(Source data Opens)

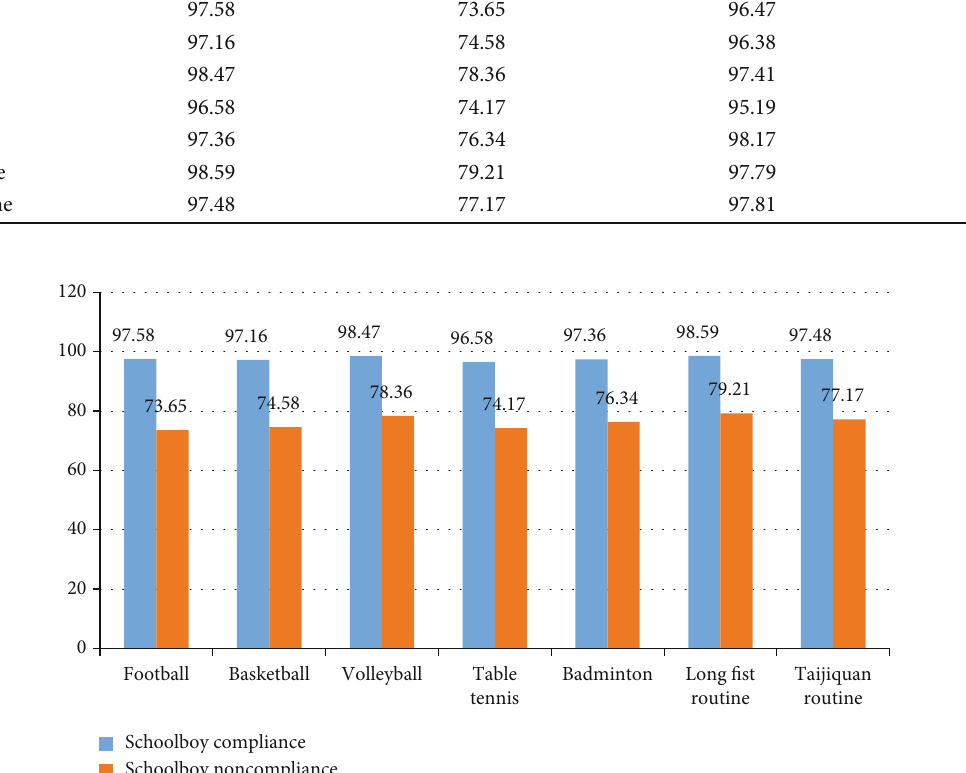
Figure 3: Comparison of physical fi tness test compliance rate of boys in di ff erent groups.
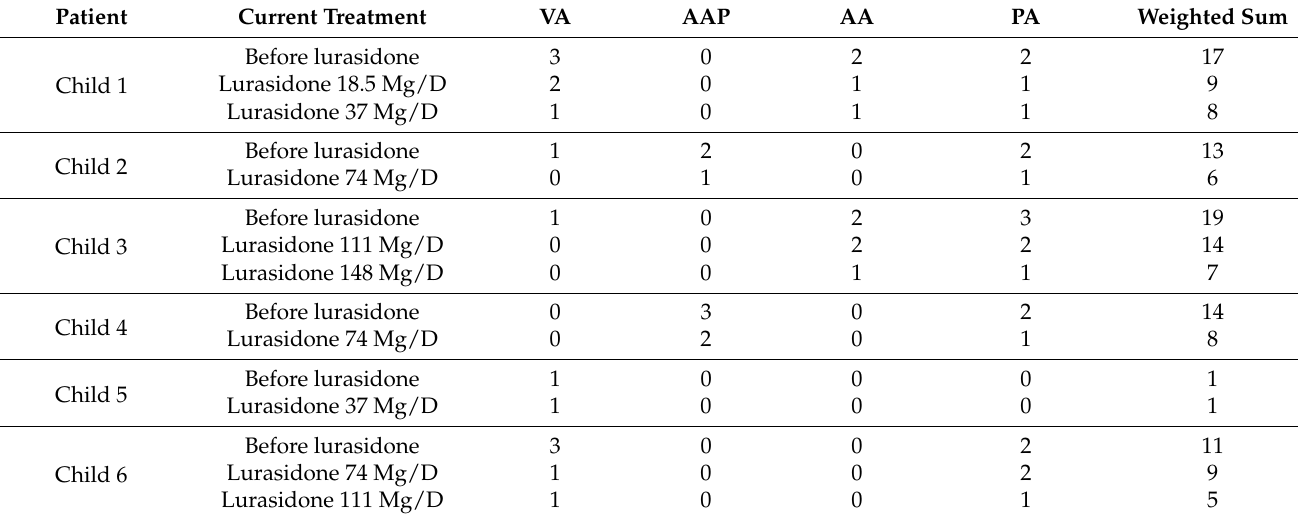
Table 3. The Modified Overt Aggression Scale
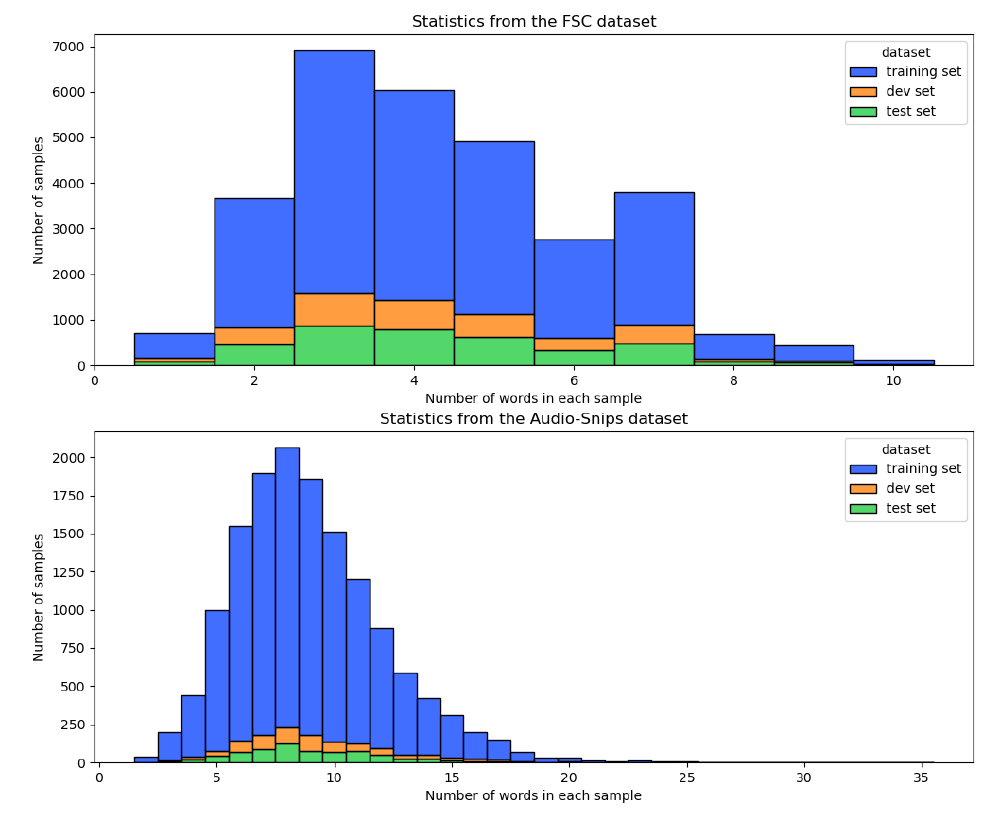
Figure 2. Distribution of words per sample in the FSC and the Audio-Snips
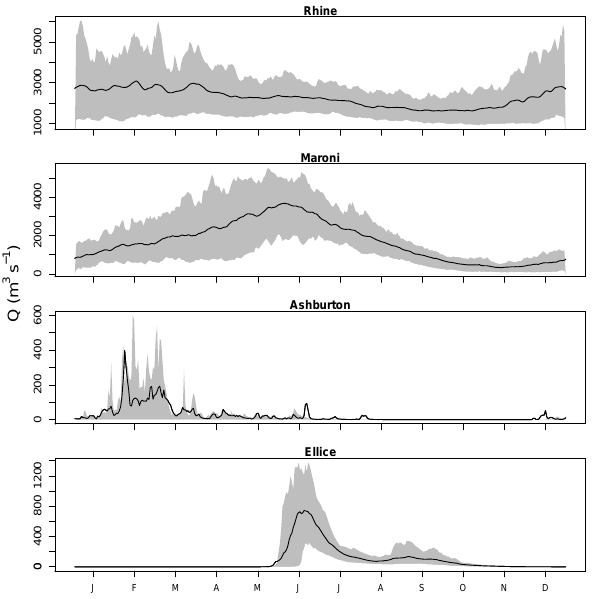
Fig. 2. Yearly regimes of the four selected rivers based on average daily discharge (black line) and the spread between the 10th and 90th percentile values (gray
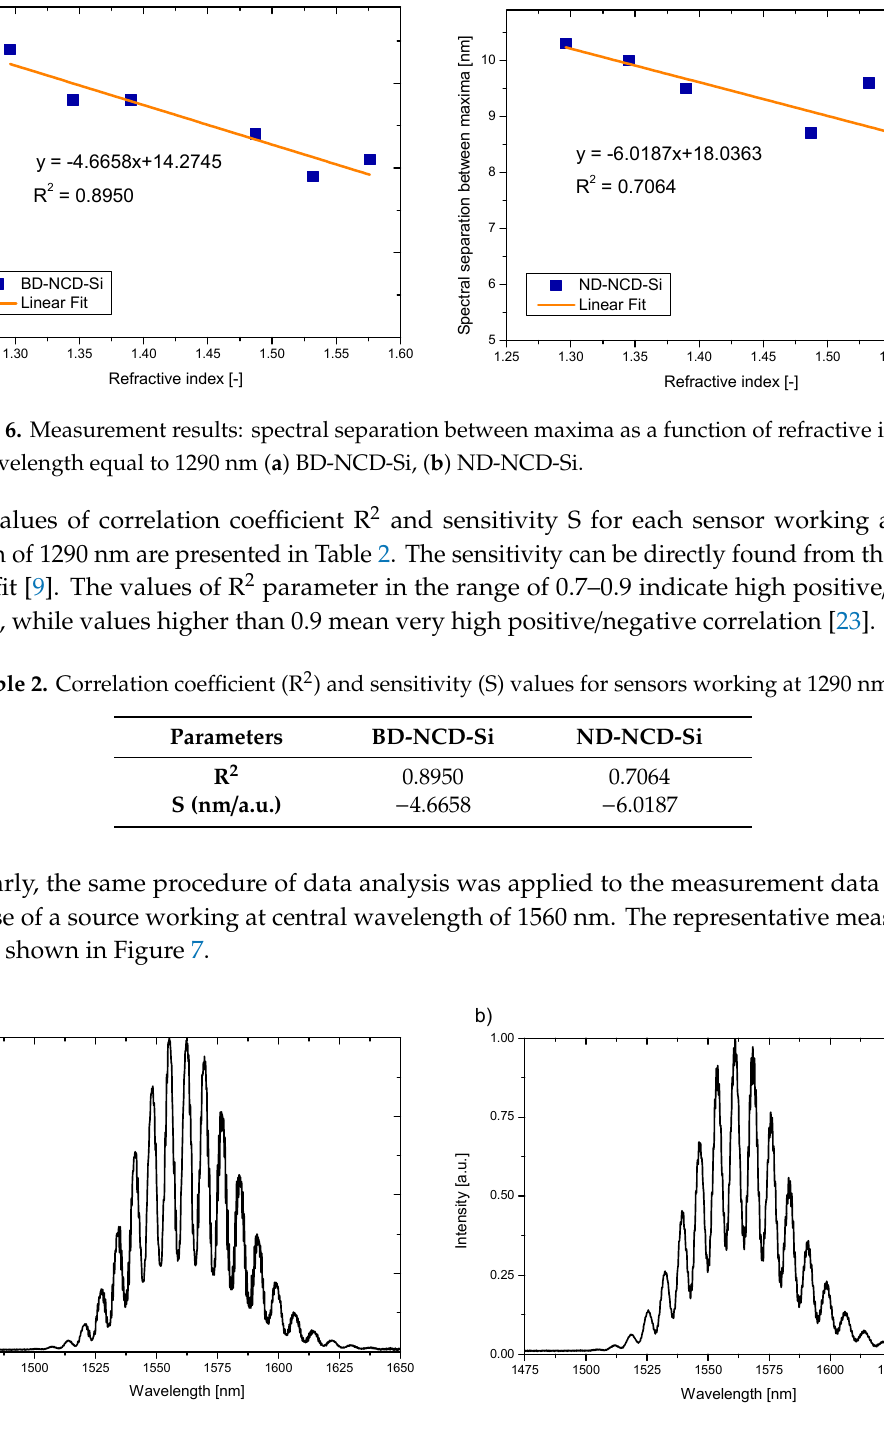
Figure 7. Spectra of liquid with refractive index n = 1.6 measured with a wavelength of 1560 nm ( a ) BD-NCD-Si, ( b ) ND-NCD-Si.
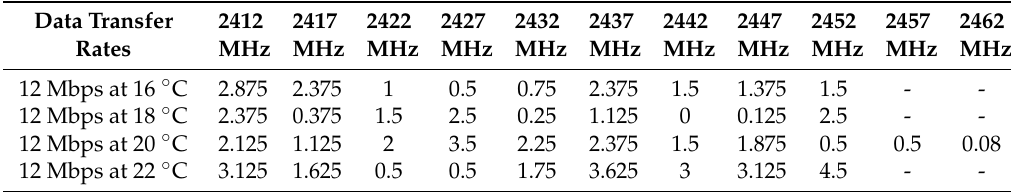
Table 13. Calculation of residuals for OFDM at 12 Mbps.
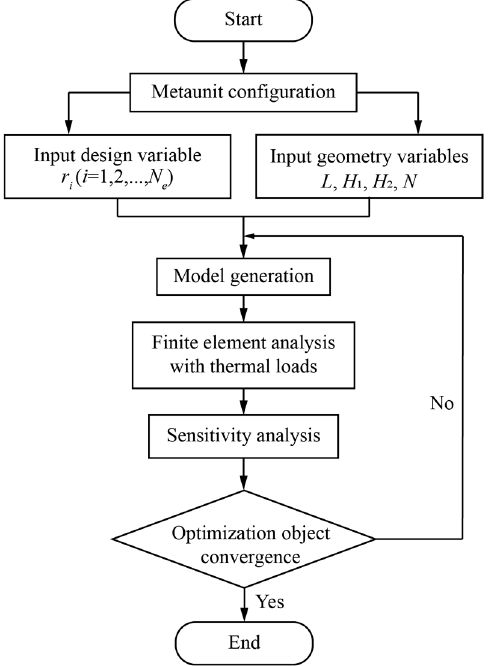
Figure 6. Flowchart of optimization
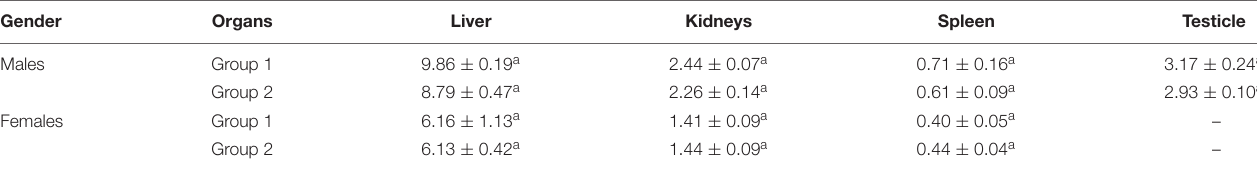
TABLE 3 | The effect of the crude enzymes on organ weights.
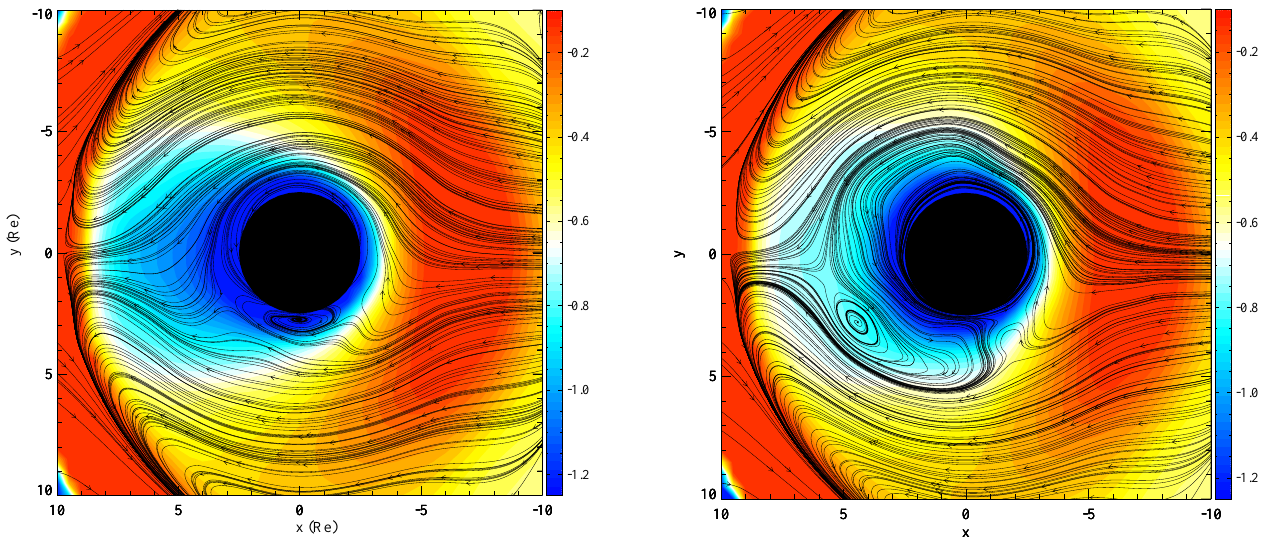
Plate 5. Flowlines in the magnetosphere in the X − Y plane, neglecting U z , over color contours of log (p) , where the pressure is in nP. The top plot shows a simulation in which the Pedersen conductance was uniform at 1mho (i.e. Plate 1A and B, Plate 1C and D), while the bottom plot shows a solar maximum simulation in which only the solar EUV was considered, corresponding to Plate 4E–H. The density of the streamlines does not correspond to the strength of the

(Source data Closes)

### What you should do
In the entries above, some lines may contain the string "Figure"; report how many, without additional comment.

### Answer area
4